▶ **How to complete this task**
Your answer should be only the lines below from the one with "or volume |" to the one with "Bid quantity |", repeated exactly, ends included.

(Saved data entries)
○ ○ ○ ○ ○

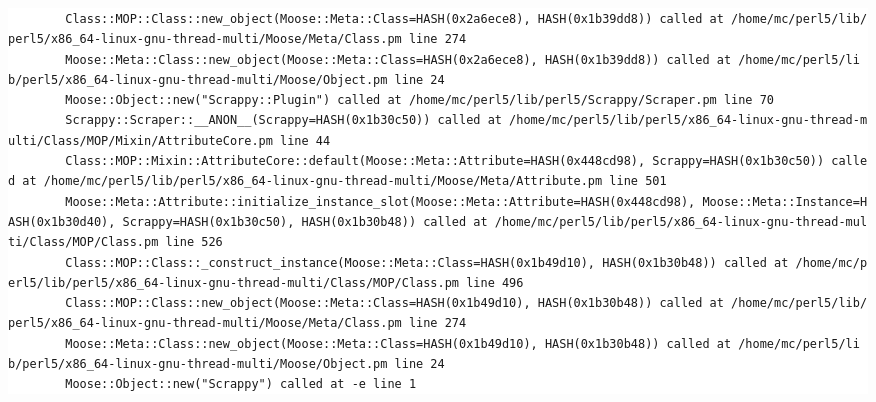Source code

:             Class::MOP::Class::new_object(Moose::Meta::Class=HASH(0x2a6ece8), HASH(0x1b39dd8)) called at /home/mc/perl5/lib/perl5/x86_64-linux-gnu-thread-multi/Moose/Meta/Class.pm line 274
            Moose::Meta::Class::new_object(Moose::Meta::Class=HASH(0x2a6ece8), HASH(0x1b39dd8)) called at /home/mc/perl5/lib/perl5/x86_64-linux-gnu-thread-multi/Moose/Object.pm line 24
            Moose::Object::new("Scrappy::Plugin") called at /home/mc/perl5/lib/perl5/Scrappy/Scraper.pm line 70
            Scrappy::Scraper::__ANON__(Scrappy=HASH(0x1b30c50)) called at /home/mc/perl5/lib/perl5/x86_64-linux-gnu-thread-multi/Class/MOP/Mixin/AttributeCore.pm line 44
            Class::MOP::Mixin::AttributeCore::default(Moose::Meta::Attribute=HASH(0x448cd98), Scrappy=HASH(0x1b30c50)) called at /home/mc/perl5/lib/perl5/x86_64-linux-gnu-thread-multi/Moose/Meta/Attribute.pm line 501
            Moose::Meta::Attribute::initialize_instance_slot(Moose::Meta::Attribute=HASH(0x448cd98), Moose::Meta::Instance=HASH(0x1b30d40), Scrappy=HASH(0x1b30c50), HASH(0x1b30b48)) called at /home/mc/perl5/lib/perl5/x86_64-linux-gnu-thread-multi/Class/MOP/Class.pm line 526
            Class::MOP::Class::_construct_instance(Moose::Meta::Class=HASH(0x1b49d10), HASH(0x1b30b48)) called at /home/mc/perl5/lib/perl5/x86_64-linux-gnu-thread-multi/Class/MOP/Class.pm line 496
            Class::MOP::Class::new_object(Moose::Meta::Class=HASH(0x1b49d10), HASH(0x1b30b48)) called at /home/mc/perl5/lib/perl5/x86_64-linux-gnu-thread-multi/Moose/Meta/Class.pm line 274
            Moose::Meta::Class::new_object(Moose::Meta::Class=HASH(0x1b49d10), HASH(0x1b30b48)) called at /home/mc/perl5/lib/perl5/x86_64-linux-gnu-thread-multi/Moose/Object.pm line 24
            Moose::Object::new("Scrappy") called at -e line 1

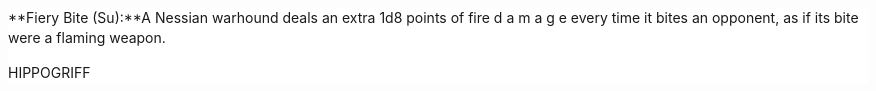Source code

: **Fiery Bite (Su):**A Nessian warhound deals an extra 1d8 points of fire d a m a g e every time it bites an opponent, as if its bite were a flaming weapon.





HIPPOGRIFF

















































































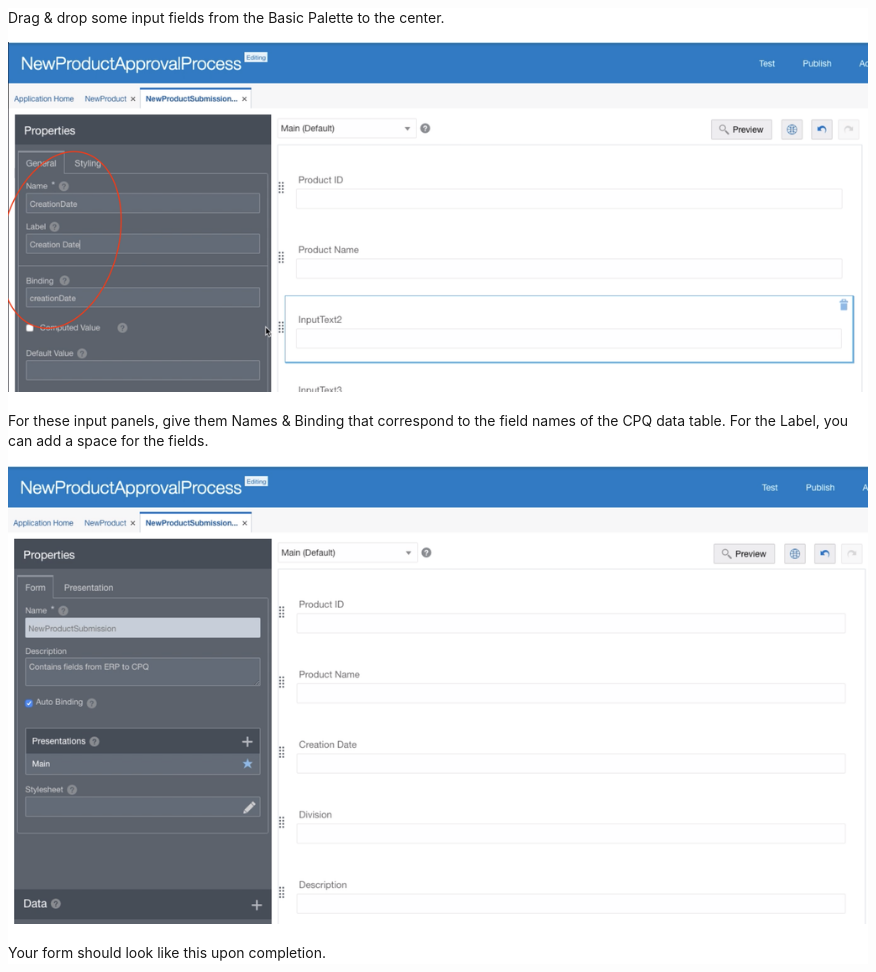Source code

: Drag & drop some input fields from the Basic Palette to the center.

![](screenshots/300/pt12/13.png)

For these input panels, give them Names & Binding that correspond to the field names of the CPQ data table. For the Label, you can add a space for the fields.

![](screenshots/300/pt12/14.png)

Your form should look like this upon completion.

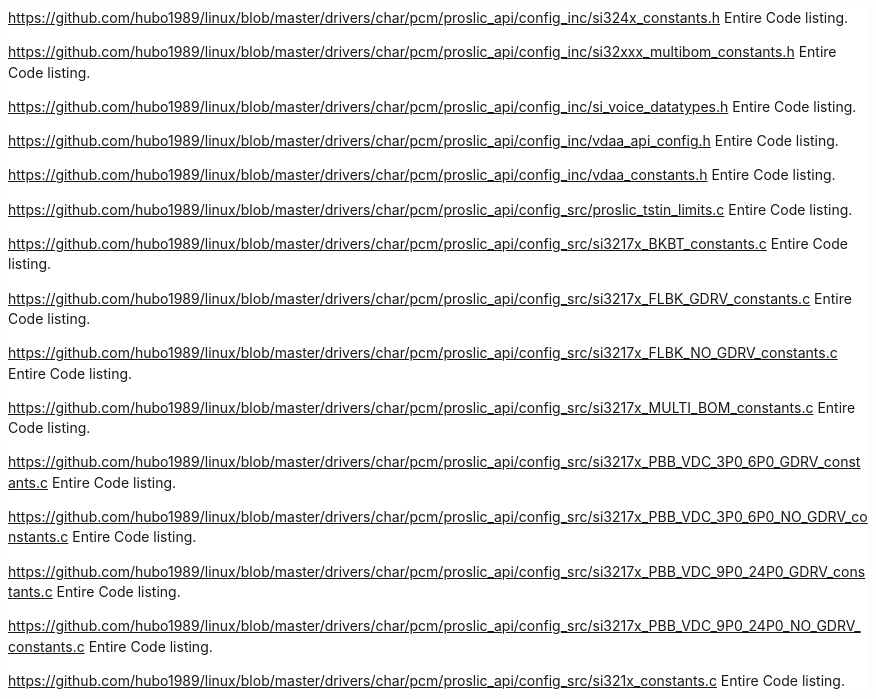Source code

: https://github.com/hubo1989/linux/blob/master/drivers/char/pcm/proslic_api/config_inc/si324x_constants.h
Entire Code listing.

https://github.com/hubo1989/linux/blob/master/drivers/char/pcm/proslic_api/config_inc/si32xxx_multibom_constants.h
Entire Code listing.

https://github.com/hubo1989/linux/blob/master/drivers/char/pcm/proslic_api/config_inc/si_voice_datatypes.h
Entire Code listing.

https://github.com/hubo1989/linux/blob/master/drivers/char/pcm/proslic_api/config_inc/vdaa_api_config.h
Entire Code listing.

https://github.com/hubo1989/linux/blob/master/drivers/char/pcm/proslic_api/config_inc/vdaa_constants.h
Entire Code listing.

https://github.com/hubo1989/linux/blob/master/drivers/char/pcm/proslic_api/config_src/proslic_tstin_limits.c
Entire Code listing.

https://github.com/hubo1989/linux/blob/master/drivers/char/pcm/proslic_api/config_src/si3217x_BKBT_constants.c
Entire Code listing.

https://github.com/hubo1989/linux/blob/master/drivers/char/pcm/proslic_api/config_src/si3217x_FLBK_GDRV_constants.c
Entire Code listing.

https://github.com/hubo1989/linux/blob/master/drivers/char/pcm/proslic_api/config_src/si3217x_FLBK_NO_GDRV_constants.c
Entire Code listing.

https://github.com/hubo1989/linux/blob/master/drivers/char/pcm/proslic_api/config_src/si3217x_MULTI_BOM_constants.c
Entire Code listing.

https://github.com/hubo1989/linux/blob/master/drivers/char/pcm/proslic_api/config_src/si3217x_PBB_VDC_3P0_6P0_GDRV_constants.c
Entire Code listing.

https://github.com/hubo1989/linux/blob/master/drivers/char/pcm/proslic_api/config_src/si3217x_PBB_VDC_3P0_6P0_NO_GDRV_constants.c
Entire Code listing.

https://github.com/hubo1989/linux/blob/master/drivers/char/pcm/proslic_api/config_src/si3217x_PBB_VDC_9P0_24P0_GDRV_constants.c
Entire Code listing.

https://github.com/hubo1989/linux/blob/master/drivers/char/pcm/proslic_api/config_src/si3217x_PBB_VDC_9P0_24P0_NO_GDRV_constants.c
Entire Code listing.

https://github.com/hubo1989/linux/blob/master/drivers/char/pcm/proslic_api/config_src/si321x_constants.c
Entire Code listing.
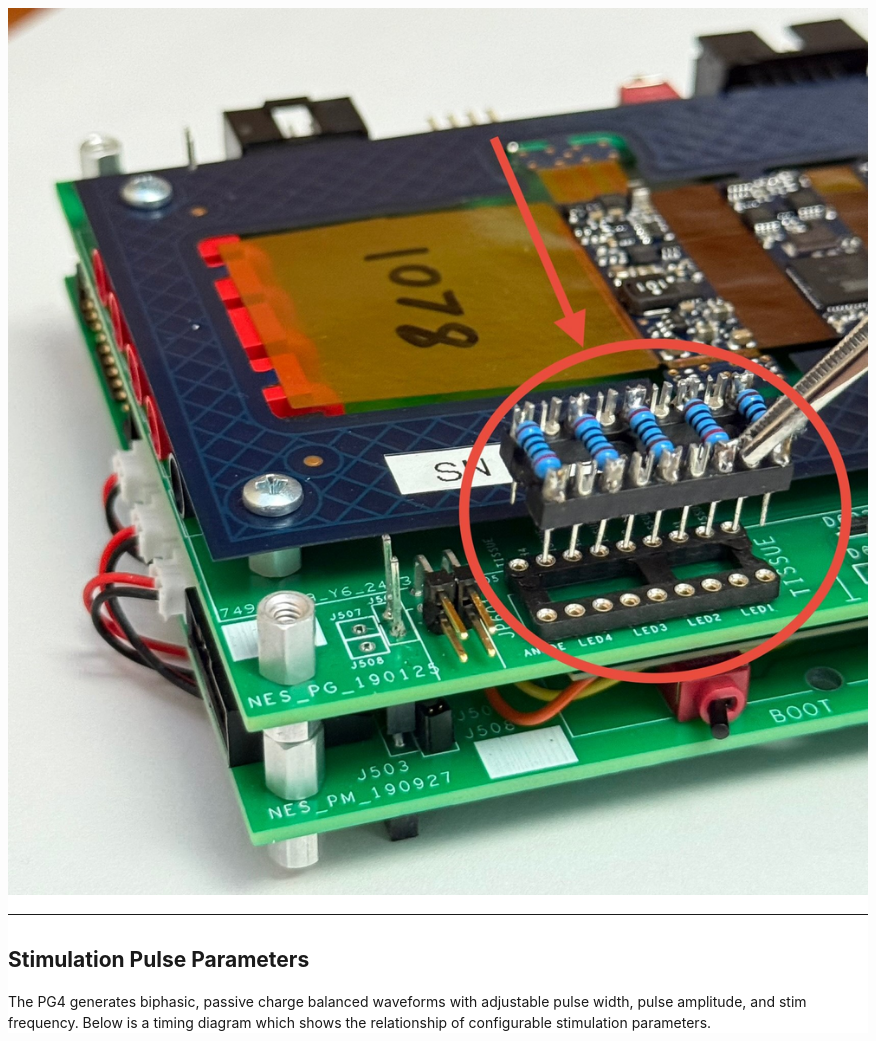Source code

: ![5 resistors soldered across pin connector array](./img/pg4-resistor-array.jpg)

---

## Stimulation Pulse Parameters

The PG4 generates biphasic, passive charge balanced waveforms with adjustable pulse width, pulse amplitude, and stim frequency. Below is a timing diagram which shows the relationship of configurable stimulation parameters.
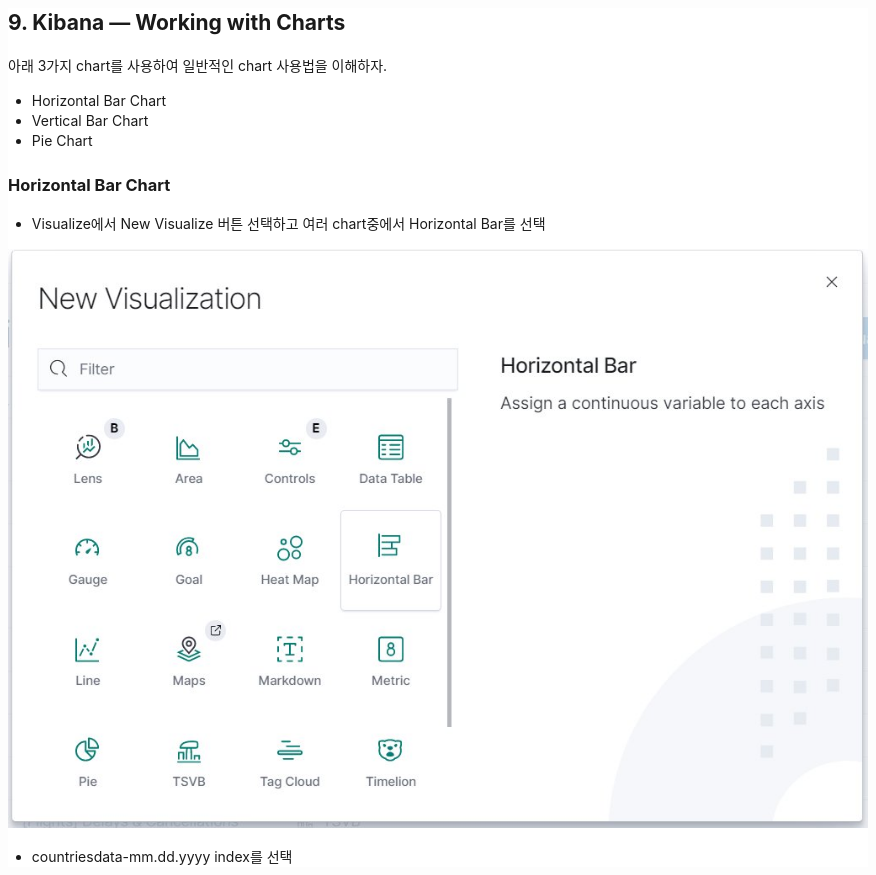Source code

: 

## 9. Kibana — Working with Charts

아래 3가지 chart를 사용하여 일반적인 chart 사용법을 이해하자.

- Horizontal Bar Chart
- Vertical Bar Chart
- Pie Chart



### Horizontal Bar Chart

- Visualize에서 New Visualize 버튼 선택하고  여러 chart중에서 Horizontal Bar를 선택 

![](09_01.jpg)



- countriesdata-mm.dd.yyyy index를 선택

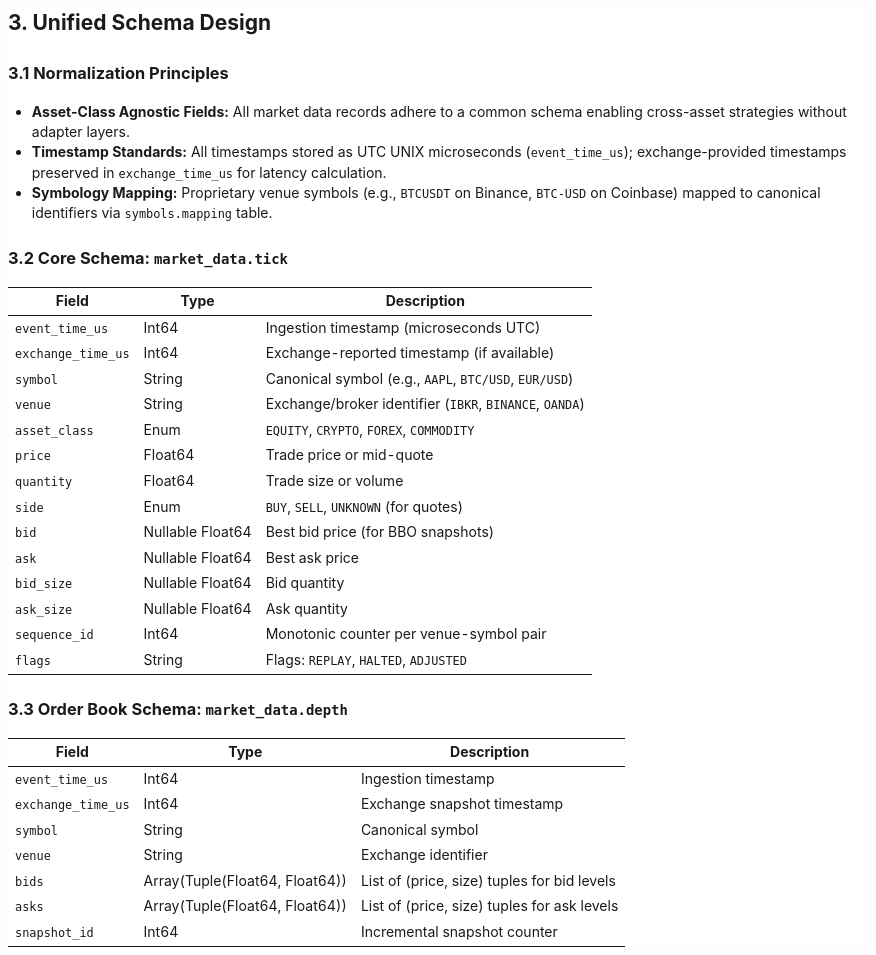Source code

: 
## 3. Unified Schema Design

### 3.1 Normalization Principles
- **Asset-Class Agnostic Fields:** All market data records adhere to a common schema enabling cross-asset strategies without adapter layers.
- **Timestamp Standards:** All timestamps stored as UTC UNIX microseconds (`event_time_us`); exchange-provided timestamps preserved in `exchange_time_us` for latency calculation.
- **Symbology Mapping:** Proprietary venue symbols (e.g., `BTCUSDT` on Binance, `BTC-USD` on Coinbase) mapped to canonical identifiers via `symbols.mapping` table.

### 3.2 Core Schema: `market_data.tick`
| Field | Type | Description |
|---|---|---|
| `event_time_us` | Int64 | Ingestion timestamp (microseconds UTC) |
| `exchange_time_us` | Int64 | Exchange-reported timestamp (if available) |
| `symbol` | String | Canonical symbol (e.g., `AAPL`, `BTC/USD`, `EUR/USD`) |
| `venue` | String | Exchange/broker identifier (`IBKR`, `BINANCE`, `OANDA`) |
| `asset_class` | Enum | `EQUITY`, `CRYPTO`, `FOREX`, `COMMODITY` |
| `price` | Float64 | Trade price or mid-quote |
| `quantity` | Float64 | Trade size or volume |
| `side` | Enum | `BUY`, `SELL`, `UNKNOWN` (for quotes) |
| `bid` | Nullable Float64 | Best bid price (for BBO snapshots) |
| `ask` | Nullable Float64 | Best ask price |
| `bid_size` | Nullable Float64 | Bid quantity |
| `ask_size` | Nullable Float64 | Ask quantity |
| `sequence_id` | Int64 | Monotonic counter per venue-symbol pair |
| `flags` | String | Flags: `REPLAY`, `HALTED`, `ADJUSTED` |

### 3.3 Order Book Schema: `market_data.depth`
| Field | Type | Description |
|---|---|---|
| `event_time_us` | Int64 | Ingestion timestamp |
| `exchange_time_us` | Int64 | Exchange snapshot timestamp |
| `symbol` | String | Canonical symbol |
| `venue` | String | Exchange identifier |
| `bids` | Array(Tuple(Float64, Float64)) | List of (price, size) tuples for bid levels |
| `asks` | Array(Tuple(Float64, Float64)) | List of (price, size) tuples for ask levels |
| `snapshot_id` | Int64 | Incremental snapshot counter |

○ ○ ○ ○ ○

▶ **Task output**
| `quantity` | Float64 | Trade size or volume |
| `side` | Enum | `BUY`, `SELL`, `UNKNOWN` (for quotes) |
| `bid` | Nullable Float64 | Best bid price (for BBO snapshots) |
| `ask` | Nullable Float64 | Best ask price |
| `bid_size` | Nullable Float64 | Bid quantity |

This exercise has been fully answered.